AIM OF THE EXERCISE: No pictures belong in the copy, but every line of the material below must be reproduced exactly.

PROVIDED DATA:
┌──
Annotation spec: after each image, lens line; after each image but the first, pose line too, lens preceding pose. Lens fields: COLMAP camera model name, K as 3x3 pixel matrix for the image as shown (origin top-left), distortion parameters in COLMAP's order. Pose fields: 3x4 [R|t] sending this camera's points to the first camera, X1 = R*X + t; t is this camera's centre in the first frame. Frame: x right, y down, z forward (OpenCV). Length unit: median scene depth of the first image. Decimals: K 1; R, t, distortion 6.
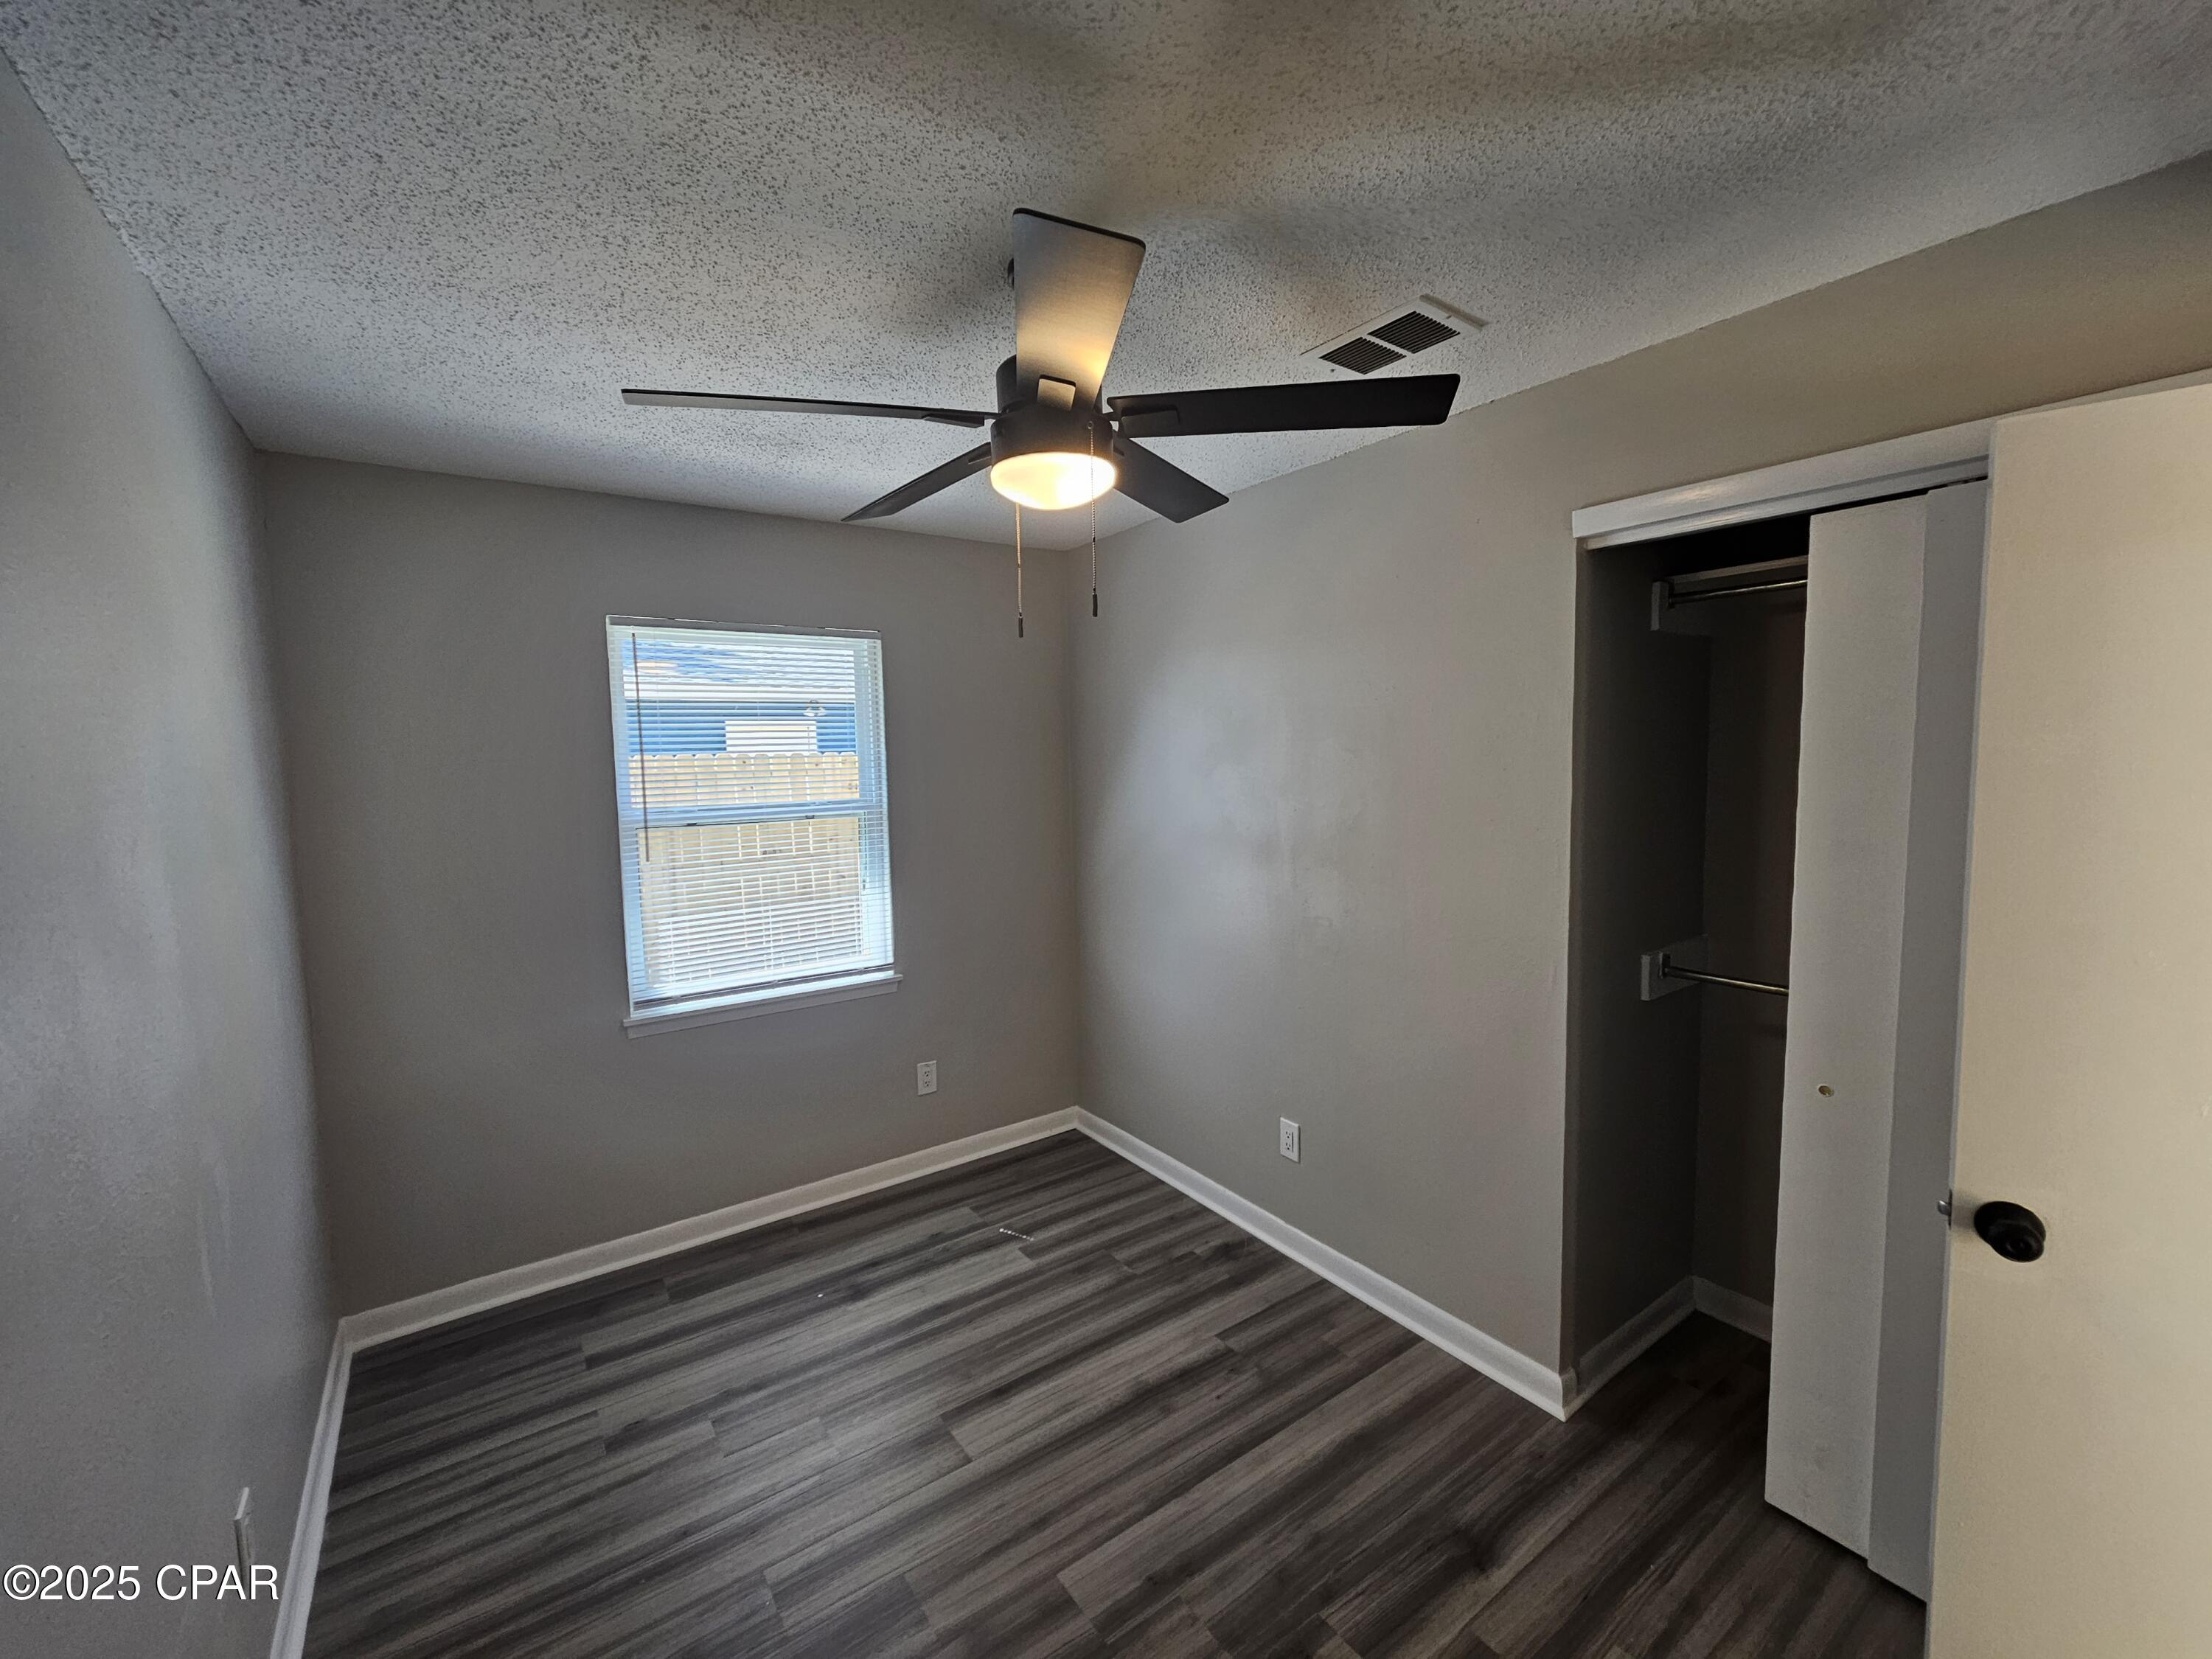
lens RADIAL K [[907.1, 0, 1099.8], [0, 907.1, 812.2], [0, 0, 1]] dist [0.008343, -0.000034]
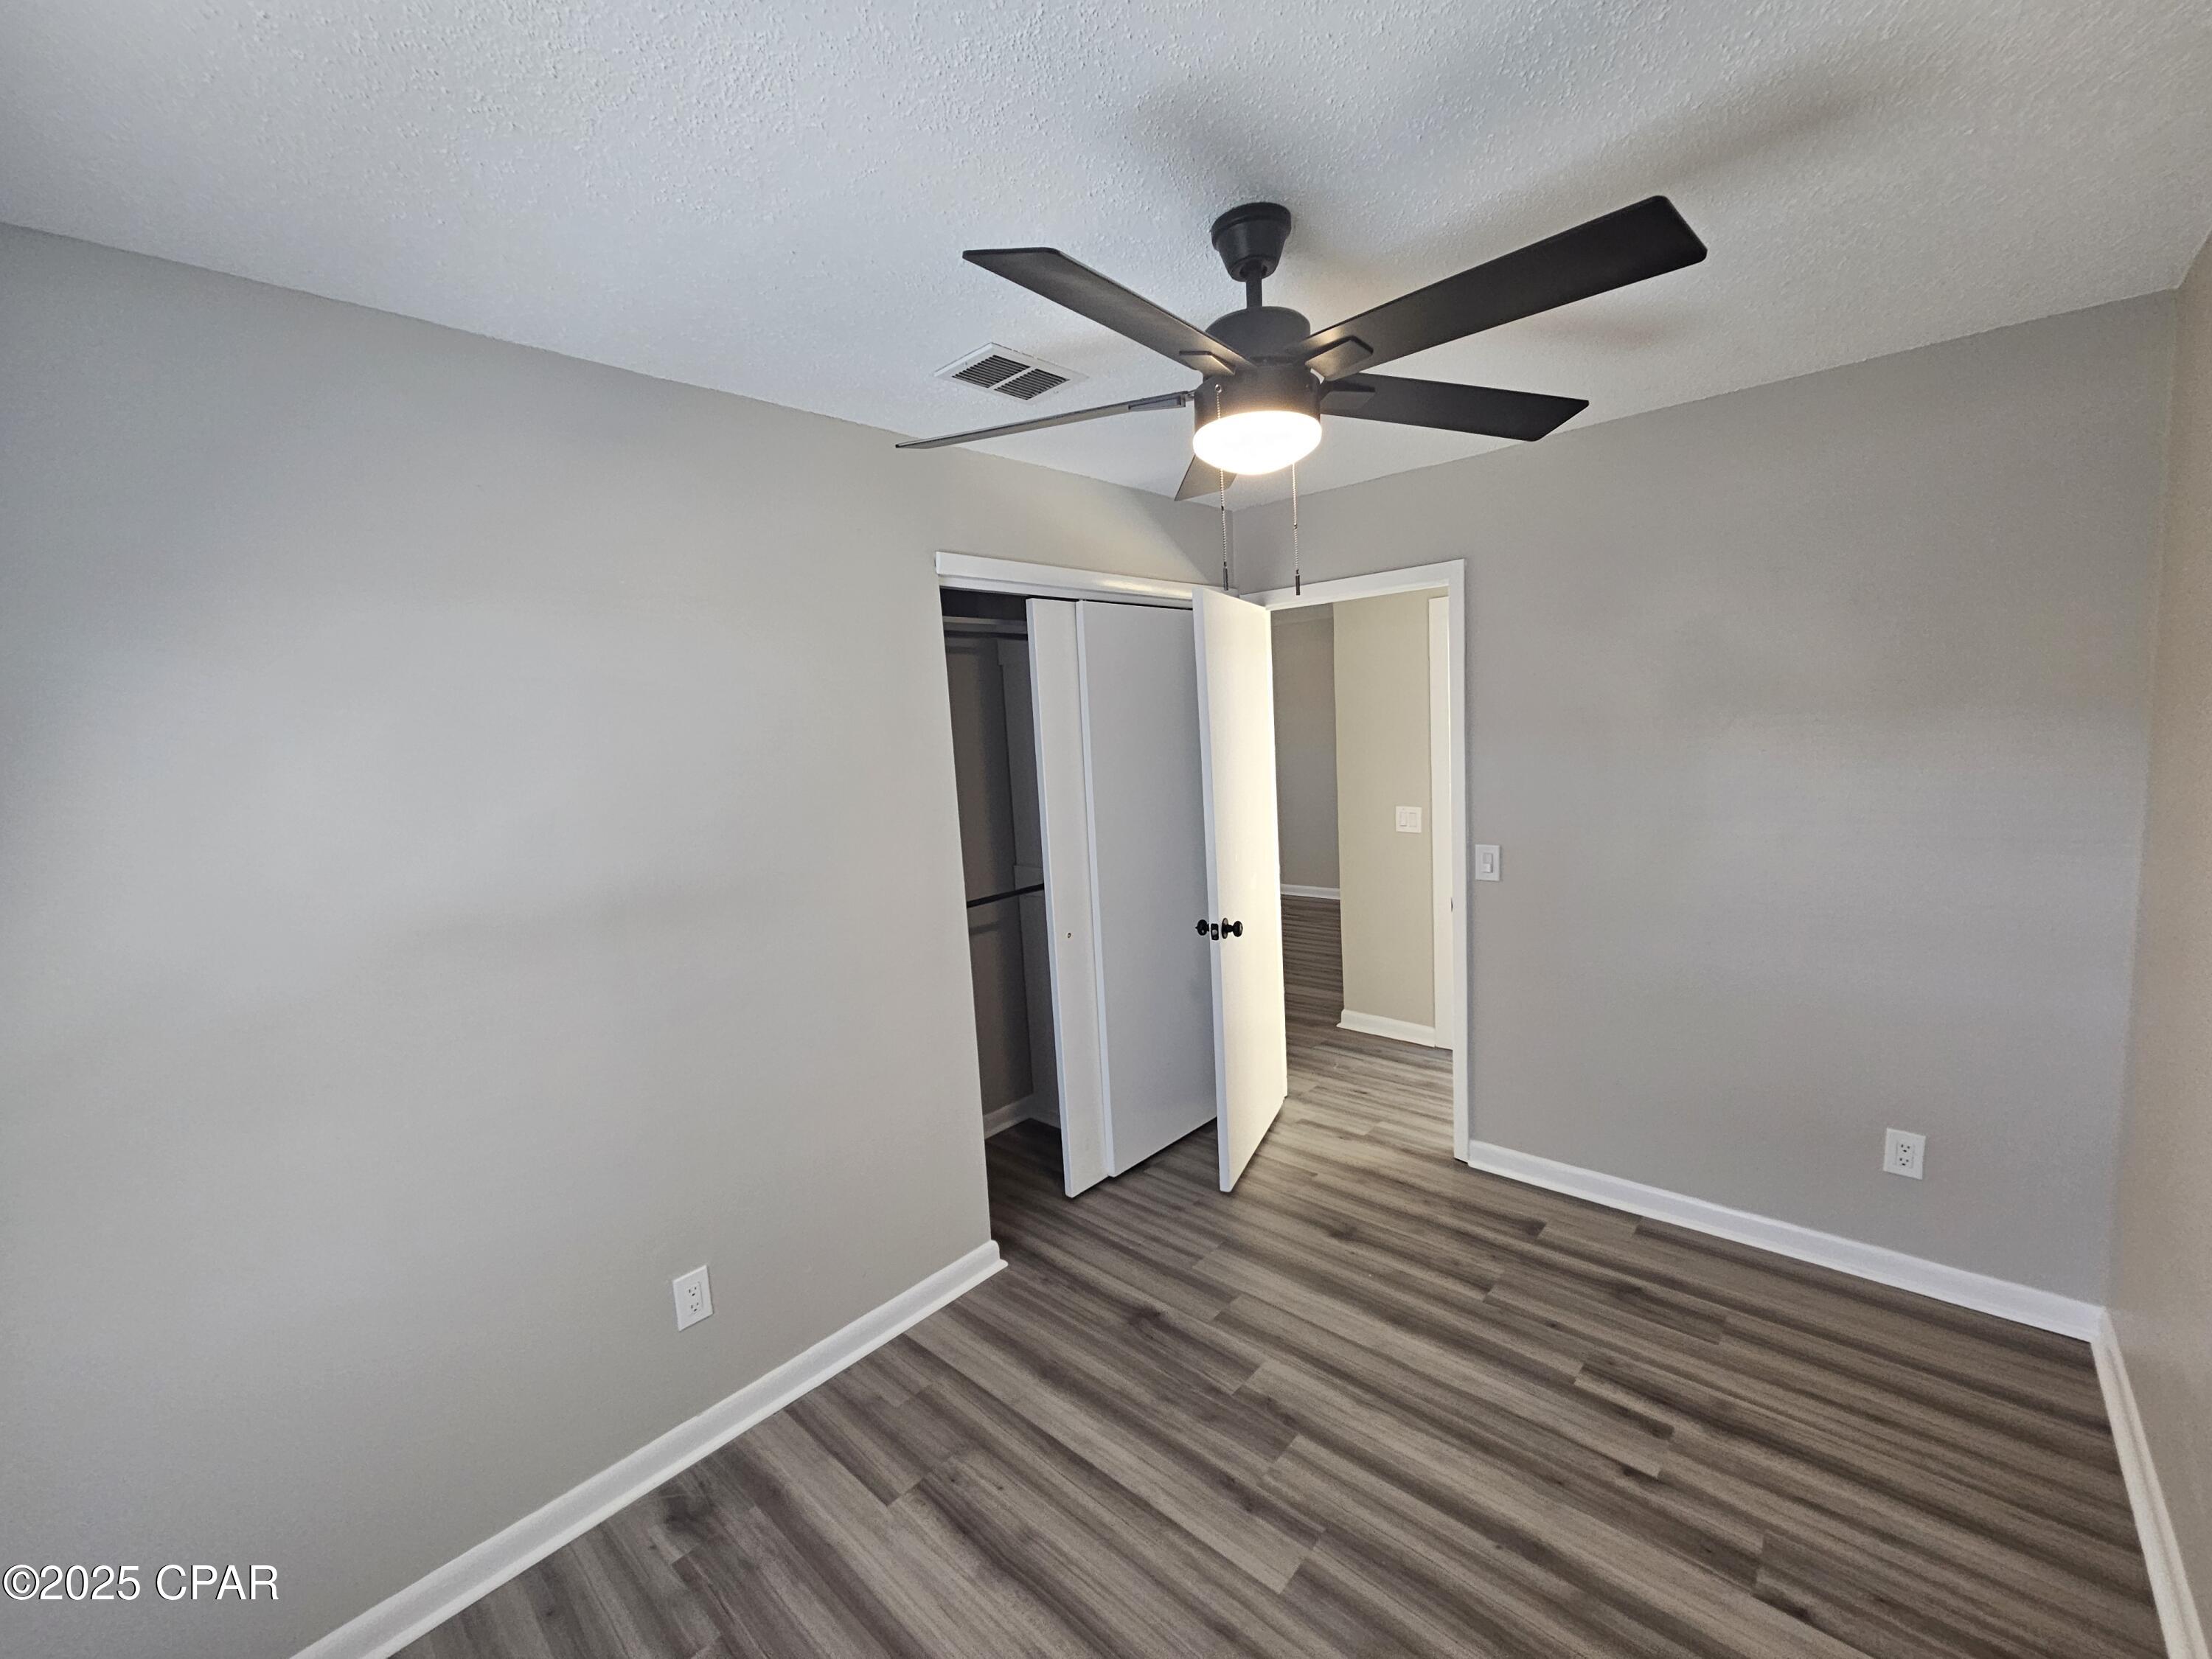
lens RADIAL K [[907.1, 0, 1094.0], [0, 907.1, 841.0], [0, 0, 1]] dist [0.008343, -0.000034]
pose [[-0.207133, -0.089889, 0.974174, -0.797827], [0.128655, 0.984619, 0.118208, -0.067326], [-0.969816, 0.149818, -0.192382, 1.158612]]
└──
EXERCISE ANSWER:
Annotation spec: after each image, lens line; after each image but the first, pose line too, lens preceding pose. Lens fields: COLMAP camera model name, K as 3x3 pixel matrix for the image as shown (origin top-left), distortion parameters in COLMAP's order. Pose fields: 3x4 [R|t] sending this camera's points to the first camera, X1 = R*X + t; t is this camera's centre in the first frame. Frame: x right, y down, z forward (OpenCV). Length unit: median scene depth of the first image. Decimals: K 1; R, t, distortion 6.
lens RADIAL K [[907.1, 0, 1099.8], [0, 907.1, 812.2], [0, 0, 1]] dist [0.008343, -0.000034]
lens RADIAL K [[907.1, 0, 1094.0], [0, 907.1, 841.0], [0, 0, 1]] dist [0.008343, -0.000034]
pose [[-0.207133, -0.089889, 0.974174, -0.797827], [0.128655, 0.984619, 0.118208, -0.067326], [-0.969816, 0.149818, -0.192382, 1.158612]]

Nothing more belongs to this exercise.